This is the location of tens of billions of dollars that won’t be declared to the IRS today

Today is tax day in the United Sates, and most Americans pay their fair share without a peep. Some of the folks that aren’t playing ball keep their money in offshore accounts to dodge taxes and then invest it back in the US, and for the first time we have an estimate for how much: Some $34 billion to $109 billion, at least in 2008.

We’re talking about “round-tripping,” a fairly common technique in the world of tax evasion: Send your money to a shell company overseas in a low-tax country, then reinvest in your home country while avoiding taxes and perhaps garnering special treatment designed to attract foreign investment. It’s frequently cited as a problem for emerging markets: Chinese investors dodge taxes by routing their money through Hong Kong before it returns to the mainland; Russian oligarchs do the same thing in Cyprus. In the US, Caribbean islands are the haven of choice.

But how much of that money is actually dodging taxes? There are, after all, legitimate reasons to invest money through tax havens—many banks and hedge run funds through them to attract actual foreign investors, and report relevant tax data to the authorities. What researchers really want to know—how much of the money is illicit—is by definition the hardest thing to tell, wreathed behind bank secrecy laws that are typically penetrated only by leaks of insider information.

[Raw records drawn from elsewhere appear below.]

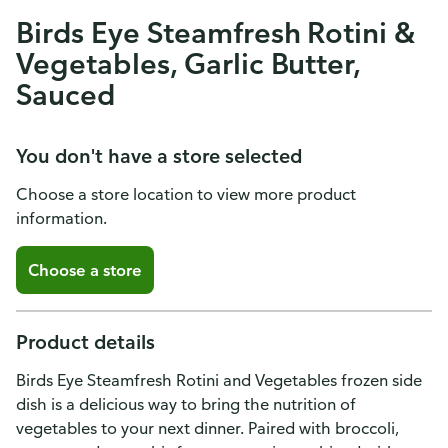
Birds Eye Steamfresh Rotini &
Vegetables, Garlic Butter,
Sauced
You don't have a store selected
Choose a store location to view more product
information.
Choose a store
Product details
Birds Eye Steamfresh Rotini and Vegetables frozen side
dish is a delicious way to bring the nutrition of
vegetables to your next dinner. Paired with broccoli,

The authors of a paper to be published in the Journal of Finance set out to figure out, at least in aggregate, a good estimate of the foreign investment that isn’t legitimate. They rely on a model designed to see how criminals react to incentives to benefit from crime—in this case, higher US taxes, which wouldn’t affect true foreign investors—and incentives that make committing crime riskier—here, new agreements between the US and tax havens that make it easier, though not easy, to find tax cheats.

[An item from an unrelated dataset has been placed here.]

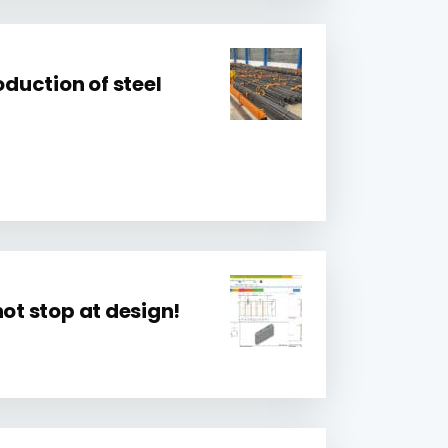
oduction of steel
not stop at design!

By mapping changes in the flow of foreign portfolio investment—stock purchases of less than 10% of a company’s value—against changing incentives, the economists determined that US tax authorities missed out on round-tripping funds equal to $34 billion to $109 billion in 2008. That effectively cheated the US government out of billions of dollars in tax payments. The researchers say each 1% increase in the top US tax rate results in a 2.1% to 2.8% increase in foreign investment from tax havens—which suggests to them that the amount of round-tripping going on is “economically meaningful.” Perhaps as important, they see tax disclosure agreements with these jurisdictions reducing the amount of illicit investment. That’s more ammunition for critics seeking to limit abuses of the international tax system.